Design and performance of an electrothermal MEMS microengine capable of bi-directional motion

Abstract

Several microactuator technologies have been investigated for positioning individual elements in large-scale microelectromechanical systems (MEMS). Electrostatic, magnetostatic, piezoelectric and thermal expansion represent the most common modes of microactuator operation. This research focuses on the design and comparative performance evaluation of asymmetrical electrothermal actuators. The motivation is to present a unified description of the behavior of the electrothermal actuator so that it can be adapted to a variety of microsensor and microactuator applications. The MEMS polysilicon surface micromachined electrothermal actuator uses resistive (Joule) heating to generate thermal expansion and movement. In the traditional asymmetrical electrothermal actuator design, the single-hot arm is narrower than the cold arm, and thus, the electrical resistance of the hot arm is greater. When an electrical current passes through the device (both the hot and cold arms), the hot arm is heated to a higher temperature than the cold arm. This temperature differential causes the hot arm to expand along its length, thus forcing the tip of the device to rotate about the flexure. Another variant of the asymmetrical design features a double-hot arm arrangement that eliminates the parasitic electrical resistance of the cold arm.
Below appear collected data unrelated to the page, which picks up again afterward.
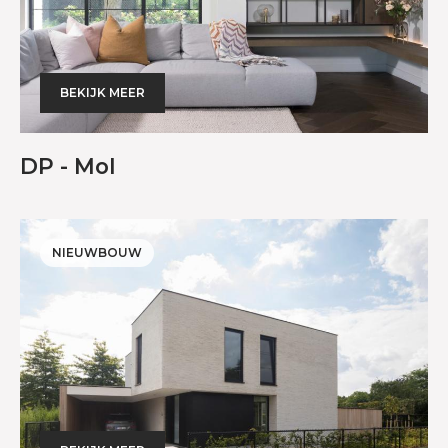
BEKIJK MEER
DP - Mol
NIEUWBOUW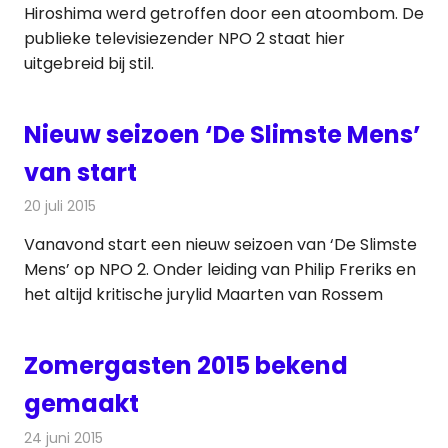
Hiroshima werd getroffen door een atoombom. De
publieke televisiezender NPO 2 staat hier
uitgebreid bij stil.
Nieuw seizoen ‘De Slimste Mens’
van start
20 juli 2015
Redactie
Nieuws
,
Televisienieuws
Vanavond start een nieuw seizoen van ‘De Slimste
Mens’ op NPO 2. Onder leiding van Philip Freriks en
het altijd kritische jurylid Maarten van Rossem
Zomergasten 2015 bekend
gemaakt
24 juni 2015
Redactie
Nieuws
,
Televisienieuws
Furthermore, the second hot arm improves electromechanical efficiency by providing a return current conductor that is also mechanically active. In this design, the rotating cold arm can have a narrower flexure compared to the flexure in the traditional single-hot arm device because it no longer needs to conduct an electrical current. The narrower flexure results in an improvement in mechanical efficiency. This research compares the tip deflection performance of the asymmetrical single- and double-hot arm electrothermal actuator designs. Deflection measurements of both actuator designs as a function of arm length and applied electrical power are presented. As a practical application of the electrothermal actuator, the recent realization of a MEMS microengine is described, and evidence of its bi-directional motion is presented. The electrothermal actuator and microengine designs were accomplished with the MEMSPro ® CAD software program, and they were fabricated using the MEMSCAP Integrated Microsystems Multi-User Microelectromechanical Systems (MEMS) Process ® (MUMPs) foundry.